[[ MATERIAL FOR THE TASK, beginning ]]

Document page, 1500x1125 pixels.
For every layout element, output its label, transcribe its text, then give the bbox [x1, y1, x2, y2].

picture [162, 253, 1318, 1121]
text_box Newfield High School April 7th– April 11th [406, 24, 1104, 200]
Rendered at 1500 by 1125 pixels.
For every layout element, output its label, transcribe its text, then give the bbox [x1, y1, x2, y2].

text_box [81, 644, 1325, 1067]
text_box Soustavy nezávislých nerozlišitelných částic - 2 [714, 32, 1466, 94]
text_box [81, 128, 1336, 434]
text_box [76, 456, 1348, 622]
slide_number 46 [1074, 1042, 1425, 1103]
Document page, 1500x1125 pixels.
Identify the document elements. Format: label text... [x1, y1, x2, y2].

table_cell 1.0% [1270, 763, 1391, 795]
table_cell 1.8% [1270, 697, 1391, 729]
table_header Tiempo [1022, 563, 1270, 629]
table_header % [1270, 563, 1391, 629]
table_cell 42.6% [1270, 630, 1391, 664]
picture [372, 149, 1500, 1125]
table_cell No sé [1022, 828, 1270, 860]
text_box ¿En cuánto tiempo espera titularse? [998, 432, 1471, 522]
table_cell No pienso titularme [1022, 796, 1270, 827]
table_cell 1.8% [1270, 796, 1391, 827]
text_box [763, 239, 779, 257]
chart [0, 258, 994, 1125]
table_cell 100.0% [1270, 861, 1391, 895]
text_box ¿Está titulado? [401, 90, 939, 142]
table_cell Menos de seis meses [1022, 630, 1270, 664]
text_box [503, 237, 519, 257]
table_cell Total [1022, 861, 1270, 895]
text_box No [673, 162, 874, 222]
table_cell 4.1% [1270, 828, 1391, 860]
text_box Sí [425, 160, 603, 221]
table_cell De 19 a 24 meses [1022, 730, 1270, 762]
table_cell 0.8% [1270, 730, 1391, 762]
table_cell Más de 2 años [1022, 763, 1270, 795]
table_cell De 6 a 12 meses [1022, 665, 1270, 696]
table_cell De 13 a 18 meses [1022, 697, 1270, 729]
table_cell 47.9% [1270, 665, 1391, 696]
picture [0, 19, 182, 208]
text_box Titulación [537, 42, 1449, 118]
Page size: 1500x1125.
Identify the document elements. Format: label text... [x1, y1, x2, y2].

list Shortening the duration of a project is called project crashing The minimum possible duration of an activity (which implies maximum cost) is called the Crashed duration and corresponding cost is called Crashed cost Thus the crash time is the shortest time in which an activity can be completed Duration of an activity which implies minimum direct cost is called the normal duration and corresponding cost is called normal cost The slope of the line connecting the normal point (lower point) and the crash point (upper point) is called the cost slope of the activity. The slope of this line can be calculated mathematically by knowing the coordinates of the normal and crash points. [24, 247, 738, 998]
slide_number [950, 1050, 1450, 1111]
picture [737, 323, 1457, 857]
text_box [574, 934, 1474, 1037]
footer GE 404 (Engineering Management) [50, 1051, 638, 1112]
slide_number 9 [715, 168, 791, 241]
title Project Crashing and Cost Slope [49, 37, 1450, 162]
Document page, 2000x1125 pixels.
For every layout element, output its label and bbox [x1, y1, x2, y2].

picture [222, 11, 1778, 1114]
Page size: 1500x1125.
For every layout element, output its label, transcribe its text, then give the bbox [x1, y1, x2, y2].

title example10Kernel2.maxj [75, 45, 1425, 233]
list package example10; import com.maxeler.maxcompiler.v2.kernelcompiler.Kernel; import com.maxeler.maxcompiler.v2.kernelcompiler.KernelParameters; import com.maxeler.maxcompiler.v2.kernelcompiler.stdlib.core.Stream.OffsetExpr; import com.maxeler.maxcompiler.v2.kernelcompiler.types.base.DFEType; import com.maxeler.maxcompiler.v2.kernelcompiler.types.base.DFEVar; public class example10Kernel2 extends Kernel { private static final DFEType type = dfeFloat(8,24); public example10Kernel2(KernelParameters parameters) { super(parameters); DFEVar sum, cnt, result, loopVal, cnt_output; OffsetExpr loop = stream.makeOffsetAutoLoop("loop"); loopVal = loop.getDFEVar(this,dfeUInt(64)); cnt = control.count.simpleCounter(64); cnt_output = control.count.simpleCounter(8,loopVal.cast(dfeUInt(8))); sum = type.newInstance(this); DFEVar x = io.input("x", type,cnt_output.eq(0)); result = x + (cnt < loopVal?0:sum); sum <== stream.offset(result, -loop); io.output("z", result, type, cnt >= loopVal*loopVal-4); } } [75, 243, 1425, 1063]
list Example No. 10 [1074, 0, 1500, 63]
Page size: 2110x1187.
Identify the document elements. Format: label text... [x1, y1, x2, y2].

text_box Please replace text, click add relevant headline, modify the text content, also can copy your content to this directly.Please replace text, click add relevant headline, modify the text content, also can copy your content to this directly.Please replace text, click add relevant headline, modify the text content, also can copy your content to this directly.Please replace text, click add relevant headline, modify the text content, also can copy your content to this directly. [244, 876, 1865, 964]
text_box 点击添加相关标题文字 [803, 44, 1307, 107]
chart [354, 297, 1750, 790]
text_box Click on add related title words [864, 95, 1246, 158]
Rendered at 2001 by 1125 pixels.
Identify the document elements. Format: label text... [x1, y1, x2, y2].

[[ MATERIAL FOR THE TASK, end ]]

■ **WHAT YOU WILL DO**
All of the data above needs to be transcribed verbatim.

■ **EXERCISE SOLUTION**
Document page, 1500x1125 pixels.
For every layout element, output its label, transcribe its text, then give the bbox [x1, y1, x2, y2].

picture [162, 253, 1318, 1121]
text_box Newfield High School April 7th– April 11th [406, 24, 1104, 200]
Rendered at 1500 by 1125 pixels.
For every layout element, output its label, transcribe its text, then give the bbox [x1, y1, x2, y2].

text_box [81, 644, 1325, 1067]
text_box Soustavy nezávislých nerozlišitelných částic - 2 [714, 32, 1466, 94]
text_box [81, 128, 1336, 434]
text_box [76, 456, 1348, 622]
slide_number 46 [1074, 1042, 1425, 1103]
Document page, 1500x1125 pixels.
Identify the document elements. Format: label text... [x1, y1, x2, y2].

table_cell 1.0% [1270, 763, 1391, 795]
table_cell 1.8% [1270, 697, 1391, 729]
table_header Tiempo [1022, 563, 1270, 629]
table_header % [1270, 563, 1391, 629]
table_cell 42.6% [1270, 630, 1391, 664]
picture [372, 149, 1500, 1125]
table_cell No sé [1022, 828, 1270, 860]
text_box ¿En cuánto tiempo espera titularse? [998, 432, 1471, 522]
table_cell No pienso titularme [1022, 796, 1270, 827]
table_cell 1.8% [1270, 796, 1391, 827]
text_box [763, 239, 779, 257]
chart [0, 258, 994, 1125]
table_cell 100.0% [1270, 861, 1391, 895]
text_box ¿Está titulado? [401, 90, 939, 142]
table_cell Menos de seis meses [1022, 630, 1270, 664]
text_box [503, 237, 519, 257]
table_cell Total [1022, 861, 1270, 895]
text_box No [673, 162, 874, 222]
table_cell 4.1% [1270, 828, 1391, 860]
text_box Sí [425, 160, 603, 221]
table_cell De 19 a 24 meses [1022, 730, 1270, 762]
table_cell 0.8% [1270, 730, 1391, 762]
table_cell Más de 2 años [1022, 763, 1270, 795]
table_cell De 6 a 12 meses [1022, 665, 1270, 696]
table_cell De 13 a 18 meses [1022, 697, 1270, 729]
table_cell 47.9% [1270, 665, 1391, 696]
picture [0, 19, 182, 208]
text_box Titulación [537, 42, 1449, 118]
Page size: 1500x1125.
Identify the document elements. Format: label text... [x1, y1, x2, y2].

list Shortening the duration of a project is called project crashing The minimum possible duration of an activity (which implies maximum cost) is called the Crashed duration and corresponding cost is called Crashed cost Thus the crash time is the shortest time in which an activity can be completed Duration of an activity which implies minimum direct cost is called the normal duration and corresponding cost is called normal cost The slope of the line connecting the normal point (lower point) and the crash point (upper point) is called the cost slope of the activity. The slope of this line can be calculated mathematically by knowing the coordinates of the normal and crash points. [24, 247, 738, 998]
slide_number [950, 1050, 1450, 1111]
picture [737, 323, 1457, 857]
text_box [574, 934, 1474, 1037]
footer GE 404 (Engineering Management) [50, 1051, 638, 1112]
slide_number 9 [715, 168, 791, 241]
title Project Crashing and Cost Slope [49, 37, 1450, 162]
Document page, 2000x1125 pixels.
For every layout element, output its label and bbox [x1, y1, x2, y2].

picture [222, 11, 1778, 1114]
Page size: 1500x1125.
For every layout element, output its label, transcribe its text, then give the bbox [x1, y1, x2, y2].

title example10Kernel2.maxj [75, 45, 1425, 233]
list package example10; import com.maxeler.maxcompiler.v2.kernelcompiler.Kernel; import com.maxeler.maxcompiler.v2.kernelcompiler.KernelParameters; import com.maxeler.maxcompiler.v2.kernelcompiler.stdlib.core.Stream.OffsetExpr; import com.maxeler.maxcompiler.v2.kernelcompiler.types.base.DFEType; import com.maxeler.maxcompiler.v2.kernelcompiler.types.base.DFEVar; public class example10Kernel2 extends Kernel { private static final DFEType type = dfeFloat(8,24); public example10Kernel2(KernelParameters parameters) { super(parameters); DFEVar sum, cnt, result, loopVal, cnt_output; OffsetExpr loop = stream.makeOffsetAutoLoop("loop"); loopVal = loop.getDFEVar(this,dfeUInt(64)); cnt = control.count.simpleCounter(64); cnt_output = control.count.simpleCounter(8,loopVal.cast(dfeUInt(8))); sum = type.newInstance(this); DFEVar x = io.input("x", type,cnt_output.eq(0)); result = x + (cnt < loopVal?0:sum); sum <== stream.offset(result, -loop); io.output("z", result, type, cnt >= loopVal*loopVal-4); } } [75, 243, 1425, 1063]
list Example No. 10 [1074, 0, 1500, 63]
Page size: 2110x1187.
Identify the document elements. Format: label text... [x1, y1, x2, y2].

text_box Please replace text, click add relevant headline, modify the text content, also can copy your content to this directly.Please replace text, click add relevant headline, modify the text content, also can copy your content to this directly.Please replace text, click add relevant headline, modify the text content, also can copy your content to this directly.Please replace text, click add relevant headline, modify the text content, also can copy your content to this directly. [244, 876, 1865, 964]
text_box 点击添加相关标题文字 [803, 44, 1307, 107]
chart [354, 297, 1750, 790]
text_box Click on add related title words [864, 95, 1246, 158]
Rendered at 2001 by 1125 pixels.
Identify the document elements. Format: label text... [x1, y1, x2, y2].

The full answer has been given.